Nothing is more attractive to enthusiasts than hidden information, so hackers and red teams have begun a race to try to uncover o1’s raw chain of thought using prison break either Rapid injection Techniques that attempt to trick the model into revealing its secrets. There have been preliminary reports of some successes, but nothing has yet been confirmed conclusively.

Along the way, OpenAI is observing via the ChatGPT interface, and the company is reportedly cracking down on any attempts to investigate o1’s reasoning, even among the merely curious.

A user X reported (confirmed by othersincluding Scale AI’s notification engineer Riley Goodside) who received a warning email if they used the term “reasoning trail” in a conversation with o1. Others say The warning is triggered simply by asking ChatGPT about the model’s “reasoning”.

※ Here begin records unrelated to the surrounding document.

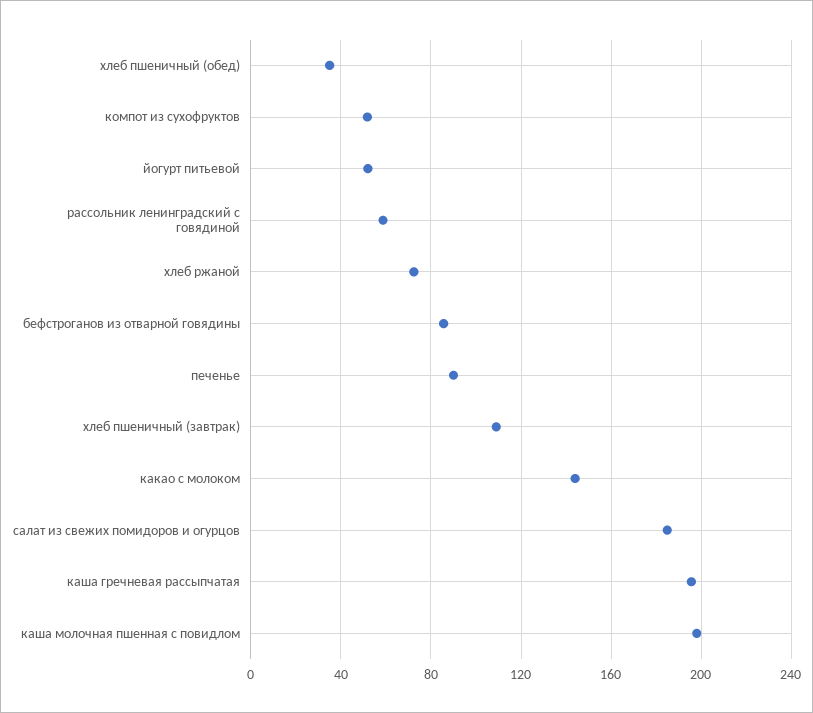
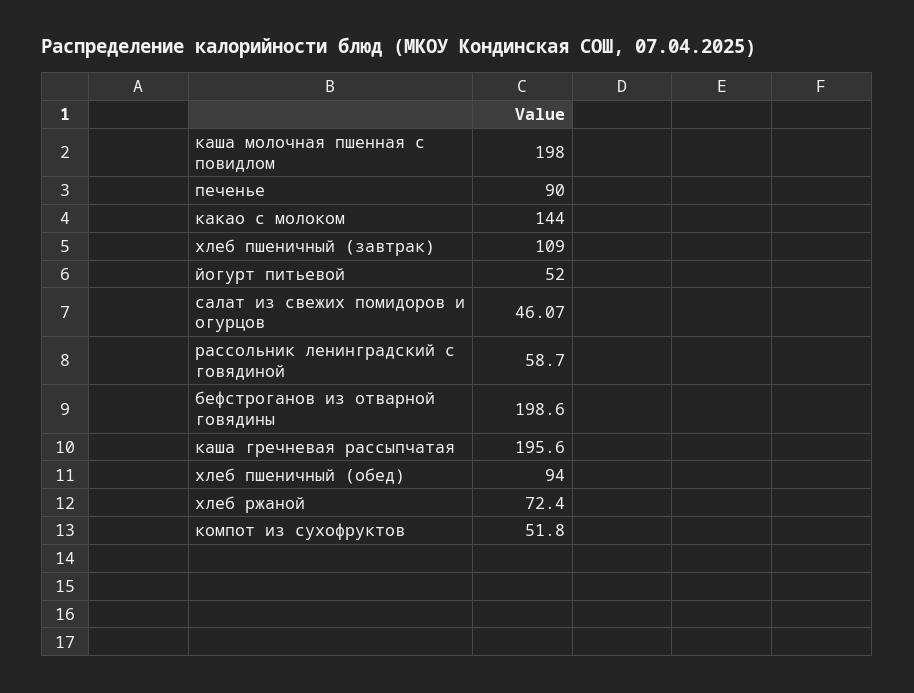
  {
-   "хлеб пшеничный (обед)": 35,
+   "хлеб пшеничный (обед)": 94,
    "компот из сухофруктов": 51.8,
    "йогурт питьевой": 52,
    "рассольник ленинградский с говядиной": 58.7,
    "хлеб ржаной": 72.4,
-   "бефстроганов из отварной говядины": 85,
+   "бефстроганов из отварной говядины": 198.6,
    "печенье": 90,
    "хлеб пшеничный (завтрак)": 109,
    "какао с молоком": 144,
-   "салат из свежих помидоров и огурцов": 185,
+   "салат из свежих помидоров и огурцов": 46.07,
    "каша гречневая рассыпчатая": 195.6,
    "каша молочная пшенная с повидлом": 198
  }

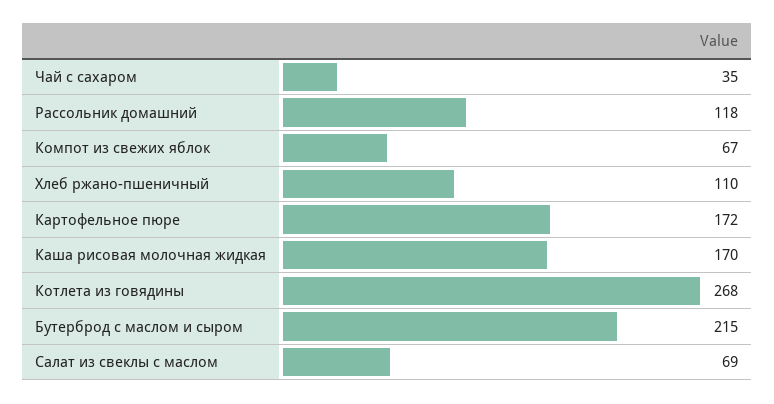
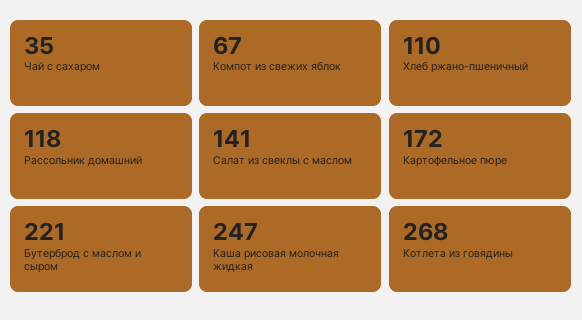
  {
    "Чай с сахаром": 35,
    "Рассольник домашний": 118,
    "Компот из свежих яблок": 67,
    "Хлеб ржано-пшеничный": 110,
    "Картофельное пюре": 172,
-   "Каша рисовая молочная жидкая": 170,
+   "Каша рисовая молочная жидкая": 247,
    "Котлета из говядины": 268,
-   "Бутерброд с маслом и сыром": 215,
+   "Бутерброд с маслом и сыром": 221,
-   "Салат из свеклы с маслом": 69
+   "Салат из свеклы с маслом": 141
  }

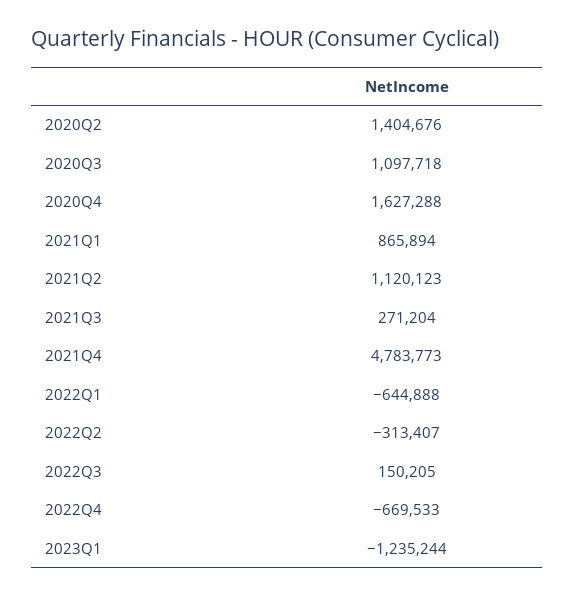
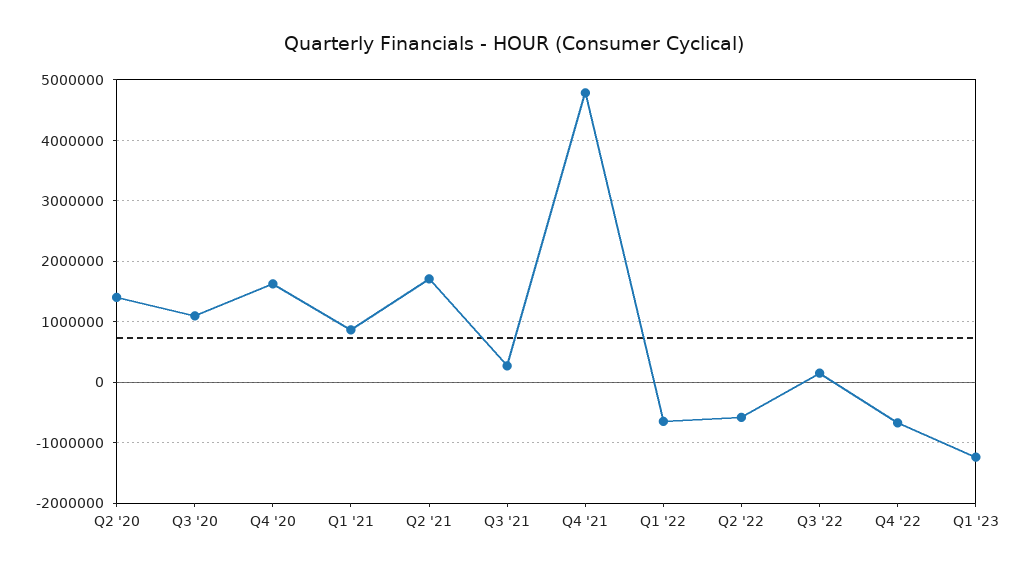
  {
    "2020Q2": 1404676,
    "2020Q3": 1097718,
    "2020Q4": 1627288,
    "2021Q1": 865894,
-   "2021Q2": 1120123,
+   "2021Q2": 1700000,
    "2021Q3": 271204,
    "2021Q4": 4783773,
    "2022Q1": -644888,
-   "2022Q2": -313407,
+   "2022Q2": -600000,
    "2022Q3": 150205,
    "2022Q4": -669533,
    "2023Q1": -1235244
  }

OpenAI’s warning email states that specific user requests have been flagged for violating policies against circumventing security measures or safeguards. “Please stop this activity and ensure that you are using ChatGPT in accordance with our Terms of Use and our Usage Policies,” it says. “Further violations of this policy may result in loss of access to GPT-4o with Reasoning,” referring to an internal name for the o1 model.

Marco Figueroa, who manages Mozilla’s GenAI bug bounty program was one of the first to post about OpenAI’s warning email on X last Friday. whining that this hampers his ability to conduct positive red-teaming security research on the model. “I was too lost in focusing on #AIRedTeaming to notice that I got this email from @OpenAI yesterday after all my jailbreaks,” he wrote. “I’m now on the banlist!”

Hidden chains of thought

In a post titled “Learning to reason with LLMOn OpenAI’s blog, the company claims that hidden thought chains in AI models offer a unique monitoring opportunity, allowing them to “read the mind” of the model and understand its so-called thought process. Those processes are most useful to the company if left raw and uncensored, but that might not be in line with the company’s best business interests for several reasons.

“For example, in the future we might want to monitor the thought chain to detect signs of user manipulation,” the company writes. “However, for this to work, the model must be free to express its thoughts in an unaltered form, so we cannot adapt the thought chain to any user policy or preference. We also do not want an unaligned thought chain to be directly visible to users.”